Premier président de la SOBUDEC, Pr Adama Traoré a passé la main en 2017 au Pr Pascal Niamba. Plusieurs actions en faveur de la dermatologie sont à mettre à son actif, qui note d’ailleurs, qu’il faisait de son mieux pour non seulement dispenser des soins, notamment les infections cutanées, l’acné, les allergies… mais aussi réfléchir à la perspective de la dermatologie dans notre pays.
Quid des missions de la SOBUDEC ?
A cette interrogation, Pr Pascal Niamba, président de la Société burkinabè de dermatologie, d’esthétique et de cosmétologie (SOBUDEC) fait savoir qu’elle est une société savante comme les autres sociétés savantes, qui a pour rôle d’entretenir sur le plan de la recherche, de la formation et de l’information sur tout ce qui touche à la dermatologie. C’est dans ce sens que les dermatologues, cosmétologues, esthéticiens sympathisants se sont dits qu’il fallait mettre en place cette structure pour pouvoir répondre à toutes les questions liées aux maladies de la peau. Ainsi donc, créée en septembre 2004, la SOBUDEC a pour principales missions de: promouvoir la dermatologie, la cosmétologie et l’esthétique au Burkina, favoriser les contacts et échanges entre les membres, promouvoir le développement de la pratique de l’enseignement, de la recherche en dermatologie et cosmétologie, contribuer à la formation continue des différents membres. Dans ce sens, annuellement, «nous organisons des congrès aux niveaux national et sous-régional», laisse entendre Pr Niamba, qui fait allusion au congrès national de cette année. Hormis les congrès, on peut ajouter les interventions en faveur d’un certain nombre de populations. Exemple, dans les lieux de détention, où ils ont contribué à la prise en charge des malades. «Nous sommes aussi intervenus auprès des personnes vivant avec l’albinisme pour contribuer à leur soin», a-t- il poursuivi. Il n’a pas omis de souligner aussi l’organisation de consultations foraines (journées portes- ouvertes) où ils prennent en charge tous ceux qui viennent avec des maladies de la peau.
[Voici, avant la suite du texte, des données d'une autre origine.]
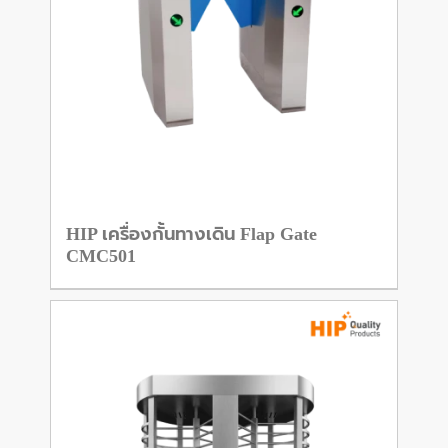
HIP เครื่องกั้นทางเดิน Flap Gate
CMC501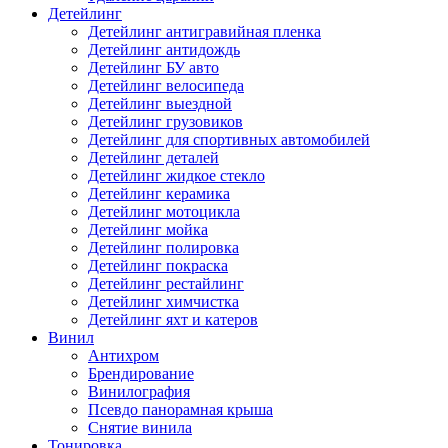
Детейлинг
Детейлинг антигравийная пленка
Детейлинг антидождь
Детейлинг БУ авто
Детейлинг велосипеда
Детейлинг выездной
Детейлинг грузовиков
Детейлинг для спортивных автомобилей
Детейлинг деталей
Детейлинг жидкое стекло
Детейлинг керамика
Детейлинг мотоцикла
Детейлинг мойка
Детейлинг полировка
Детейлинг покраска
Детейлинг рестайлинг
Детейлинг химчистка
Детейлинг яхт и катеров
Винил
Антихром
Брендирование
Винилография
Псевдо панорамная крыша
Снятие винила
Тонировка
Vers l’expérimentation de la télé dermatologie
La dermatologie n’est toujours pas bien connue dans notre milieu, quand bien même les besoins de prise en charge des maladies de peau sont d’actualité, en témoigne le rang qu’elles occupent (quatrième) de tous les motifs de consultations médicales. En plus, le nombre de spécialiste est insuffisant : 29 dermatologues pour une population d’environ 20 millions. C’est pourquoi, «notre spécialité se prête déjà à l’opportunité de faire de la télé dermatologie ou télé expertise», confie le président de la SOBUDEC. Pouvoir utiliser l’image étant à distance et donner des informations qui aboutiront à un diagnostic, s’imposait donc aux dermatologues, qui estiment que c’est une opportunité d’augmenter l’offre de soins pour les populations qui ne disposaient pas de dermatologue dans leur localité. Toutefois, à l’en croire, cette innovation n’empêchera pas qu’il y ait les différentes étapes participant à l’aboutissement d’un diagnostic, notamment les renseignements autour de ces lésions fournis par les médecins généralistes et paramédicaux, qui devront à l’aide des photos et renseignements, situer sur les cas et demander un expertise qui se fera selon un canevas.
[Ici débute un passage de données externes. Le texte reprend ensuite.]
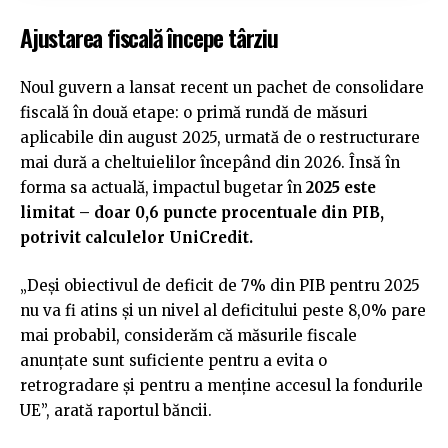
Ajustarea fiscală începe târziu
Noul guvern a lansat recent un pachet de consolidare
fiscală în două etape: o primă rundă de măsuri
aplicabile din august 2025, urmată de o restructurare
mai dură a cheltuielilor începând din 2026. Însă în
forma sa actuală, impactul bugetar în
2025 este
limitat – doar 0,6 puncte procentuale din PIB,
potrivit calculelor UniCredit.
„Deși obiectivul de deficit de 7% din PIB pentru 2025
nu va fi atins și un nivel al deficitului peste 8,0% pare
mai probabil, considerăm că măsurile fiscale
anunțate sunt suficiente pentru a evita o
retrogradare și pentru a menține accesul la fondurile
UE”, arată raportul băncii.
«Ce n’est pas certainement une solution qui pourra régler tous les problèmes de la peau mais nous pensons qu’elle nous évitera d’évoluer vers des problématiques liés au cancer ainsi que d’autres maladies», soutient Pr Niamba. Concernant ces 6es Journées de dermatologie de Ouagadougou, plusieurs activités sont au programme parmi lesquelles, une conférence, des communications, un atelier, une Assemblée générale (AG) de la SOBUDEC.